The Cowboys have a business mantra that reads "pay your own," but the fine print beneath that billboard should read "but we're not going to make the negotiations easy." That's something Lawrence learned the hard way in 2019 and others before him found out in seasons past, but this is Elliott's first-ever NFL negotiation, and he's up against a master in the Joneses.
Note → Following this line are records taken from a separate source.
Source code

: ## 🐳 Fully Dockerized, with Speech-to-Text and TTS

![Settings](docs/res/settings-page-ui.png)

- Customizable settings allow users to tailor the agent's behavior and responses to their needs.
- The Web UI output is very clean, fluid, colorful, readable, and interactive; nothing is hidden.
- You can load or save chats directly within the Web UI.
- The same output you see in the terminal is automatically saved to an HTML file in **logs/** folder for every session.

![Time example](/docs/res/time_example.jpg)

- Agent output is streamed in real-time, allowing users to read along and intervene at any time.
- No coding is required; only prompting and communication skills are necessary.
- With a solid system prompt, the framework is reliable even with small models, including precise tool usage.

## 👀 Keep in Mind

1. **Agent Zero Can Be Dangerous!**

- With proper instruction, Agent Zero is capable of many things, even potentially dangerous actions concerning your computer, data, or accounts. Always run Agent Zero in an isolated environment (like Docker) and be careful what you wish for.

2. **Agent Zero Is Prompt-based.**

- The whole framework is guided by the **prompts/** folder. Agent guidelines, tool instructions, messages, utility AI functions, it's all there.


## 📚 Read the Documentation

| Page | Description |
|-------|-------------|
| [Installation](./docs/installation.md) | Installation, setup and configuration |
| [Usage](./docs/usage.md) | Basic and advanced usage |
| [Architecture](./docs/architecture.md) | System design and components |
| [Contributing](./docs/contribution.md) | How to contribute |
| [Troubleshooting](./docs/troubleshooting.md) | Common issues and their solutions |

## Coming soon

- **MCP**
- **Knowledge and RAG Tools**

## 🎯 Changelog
The Cowboys would love to sell Elliott on how he should accept less money than Gurley, and despite additional concerns over Gurley's durability versus the lack of concern in that area on Elliott, but the reality is the latter outpaced the former in both rushing and yards from scrimmage without getting a fair shot in the red zone and despite a piecemeal offensive line.

The bottom line

Are there issues off the field to clean up? Absolutely, but there's also evidence to support Elliott's maturation in that area -- despite recent headlines. If you'll note, there weren't any in the offseason of 2018, but with a contract negotiation currently ongoing, the Pandora's Box has seemingly been opened.

Call it a money-grab from alleged victims of phantom shoves and $20 million fender benders, if you want. Call it a conspiracy theory from the Cowboys to obtain more leverage on Elliott as they try to shave his contract numbers. Call it whatever you like, but when you're done, make sure the Cowboys call Elliott with an offer that trumps Gurley's direct deposit.

Otherwise, call it a 6-10 season.

As far as the younger Jones stating the Cowboys will "damn sure" not be market-setters? Well, considering Lawrence set the market for 4-3 defensive ends, I'd say it's best to take that statement with a grain of salt the size of the Golden Nugget. The money is there. The motivation on both sides is there. The only thing left to do is to pull the trigger and pay Elliott like the talent he is and the talent you plan to fully unleash in 2019 -- as a receiver and red zone weapon in addition to his stout rushing abilities. Save the price-haggling for the 45th guy on the roster, because he's the one you'd like to have but can live without. Elliott, by any and all measure, is not.

A "top-5" offer is a nice gesture, but also a bit insulting when it's Elliott we're talking about.